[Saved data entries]
· · · · · · ·
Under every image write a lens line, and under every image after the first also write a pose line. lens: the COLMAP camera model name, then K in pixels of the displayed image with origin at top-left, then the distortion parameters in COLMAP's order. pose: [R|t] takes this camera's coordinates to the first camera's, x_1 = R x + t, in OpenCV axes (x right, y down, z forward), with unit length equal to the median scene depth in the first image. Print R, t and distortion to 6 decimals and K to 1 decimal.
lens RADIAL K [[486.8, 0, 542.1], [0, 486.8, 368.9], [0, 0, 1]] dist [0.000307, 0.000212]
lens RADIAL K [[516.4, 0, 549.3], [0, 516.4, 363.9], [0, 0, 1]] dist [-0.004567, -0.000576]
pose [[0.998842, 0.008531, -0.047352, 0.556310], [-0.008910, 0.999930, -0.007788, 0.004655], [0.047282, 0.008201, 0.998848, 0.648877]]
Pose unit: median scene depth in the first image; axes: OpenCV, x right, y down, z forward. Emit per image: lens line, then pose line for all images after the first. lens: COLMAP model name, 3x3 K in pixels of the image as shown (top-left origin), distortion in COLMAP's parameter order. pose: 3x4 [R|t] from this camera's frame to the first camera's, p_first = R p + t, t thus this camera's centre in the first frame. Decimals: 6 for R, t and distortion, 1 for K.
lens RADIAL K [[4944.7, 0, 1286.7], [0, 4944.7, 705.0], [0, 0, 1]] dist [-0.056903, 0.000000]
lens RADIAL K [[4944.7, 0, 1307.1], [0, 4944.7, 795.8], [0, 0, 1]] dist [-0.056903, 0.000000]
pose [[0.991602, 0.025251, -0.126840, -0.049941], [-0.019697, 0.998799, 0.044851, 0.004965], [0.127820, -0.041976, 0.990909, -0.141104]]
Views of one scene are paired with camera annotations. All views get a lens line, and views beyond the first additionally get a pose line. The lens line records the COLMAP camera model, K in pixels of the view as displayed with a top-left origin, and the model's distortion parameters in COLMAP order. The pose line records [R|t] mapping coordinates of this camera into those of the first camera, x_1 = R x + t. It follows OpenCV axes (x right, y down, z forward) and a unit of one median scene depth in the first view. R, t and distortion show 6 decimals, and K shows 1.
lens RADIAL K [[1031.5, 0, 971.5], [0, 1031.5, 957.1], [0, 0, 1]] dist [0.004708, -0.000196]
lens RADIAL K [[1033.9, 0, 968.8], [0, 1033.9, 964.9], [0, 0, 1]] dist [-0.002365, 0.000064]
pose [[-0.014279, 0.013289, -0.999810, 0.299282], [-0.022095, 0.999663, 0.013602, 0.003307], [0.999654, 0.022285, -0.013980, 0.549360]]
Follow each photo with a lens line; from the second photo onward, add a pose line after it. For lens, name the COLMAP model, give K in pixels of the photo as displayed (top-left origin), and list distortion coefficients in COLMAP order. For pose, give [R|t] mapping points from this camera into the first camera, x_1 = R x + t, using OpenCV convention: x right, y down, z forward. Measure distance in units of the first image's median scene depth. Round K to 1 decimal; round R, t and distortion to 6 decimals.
· · · · · · ·
(Instructions to follow) Once you have read the entries, repeat them all exactly.

(Task result)
Under every image write a lens line, and under every image after the first also write a pose line. lens: the COLMAP camera model name, then K in pixels of the displayed image with origin at top-left, then the distortion parameters in COLMAP's order. pose: [R|t] takes this camera's coordinates to the first camera's, x_1 = R x + t, in OpenCV axes (x right, y down, z forward), with unit length equal to the median scene depth in the first image. Print R, t and distortion to 6 decimals and K to 1 decimal.
lens RADIAL K [[486.8, 0, 542.1], [0, 486.8, 368.9], [0, 0, 1]] dist [0.000307, 0.000212]
lens RADIAL K [[516.4, 0, 549.3], [0, 516.4, 363.9], [0, 0, 1]] dist [-0.004567, -0.000576]
pose [[0.998842, 0.008531, -0.047352, 0.556310], [-0.008910, 0.999930, -0.007788, 0.004655], [0.047282, 0.008201, 0.998848, 0.648877]]
Pose unit: median scene depth in the first image; axes: OpenCV, x right, y down, z forward. Emit per image: lens line, then pose line for all images after the first. lens: COLMAP model name, 3x3 K in pixels of the image as shown (top-left origin), distortion in COLMAP's parameter order. pose: 3x4 [R|t] from this camera's frame to the first camera's, p_first = R p + t, t thus this camera's centre in the first frame. Decimals: 6 for R, t and distortion, 1 for K.
lens RADIAL K [[4944.7, 0, 1286.7], [0, 4944.7, 705.0], [0, 0, 1]] dist [-0.056903, 0.000000]
lens RADIAL K [[4944.7, 0, 1307.1], [0, 4944.7, 795.8], [0, 0, 1]] dist [-0.056903, 0.000000]
pose [[0.991602, 0.025251, -0.126840, -0.049941], [-0.019697, 0.998799, 0.044851, 0.004965], [0.127820, -0.041976, 0.990909, -0.141104]]
Views of one scene are paired with camera annotations. All views get a lens line, and views beyond the first additionally get a pose line. The lens line records the COLMAP camera model, K in pixels of the view as displayed with a top-left origin, and the model's distortion parameters in COLMAP order. The pose line records [R|t] mapping coordinates of this camera into those of the first camera, x_1 = R x + t. It follows OpenCV axes (x right, y down, z forward) and a unit of one median scene depth in the first view. R, t and distortion show 6 decimals, and K shows 1.
lens RADIAL K [[1031.5, 0, 971.5], [0, 1031.5, 957.1], [0, 0, 1]] dist [0.004708, -0.000196]
lens RADIAL K [[1033.9, 0, 968.8], [0, 1033.9, 964.9], [0, 0, 1]] dist [-0.002365, 0.000064]
pose [[-0.014279, 0.013289, -0.999810, 0.299282], [-0.022095, 0.999663, 0.013602, 0.003307], [0.999654, 0.022285, -0.013980, 0.549360]]
Follow each photo with a lens line; from the second photo onward, add a pose line after it. For lens, name the COLMAP model, give K in pixels of the photo as displayed (top-left origin), and list distortion coefficients in COLMAP order. For pose, give [R|t] mapping points from this camera into the first camera, x_1 = R x + t, using OpenCV convention: x right, y down, z forward. Measure distance in units of the first image's median scene depth. Round K to 1 decimal; round R, t and distortion to 6 decimals.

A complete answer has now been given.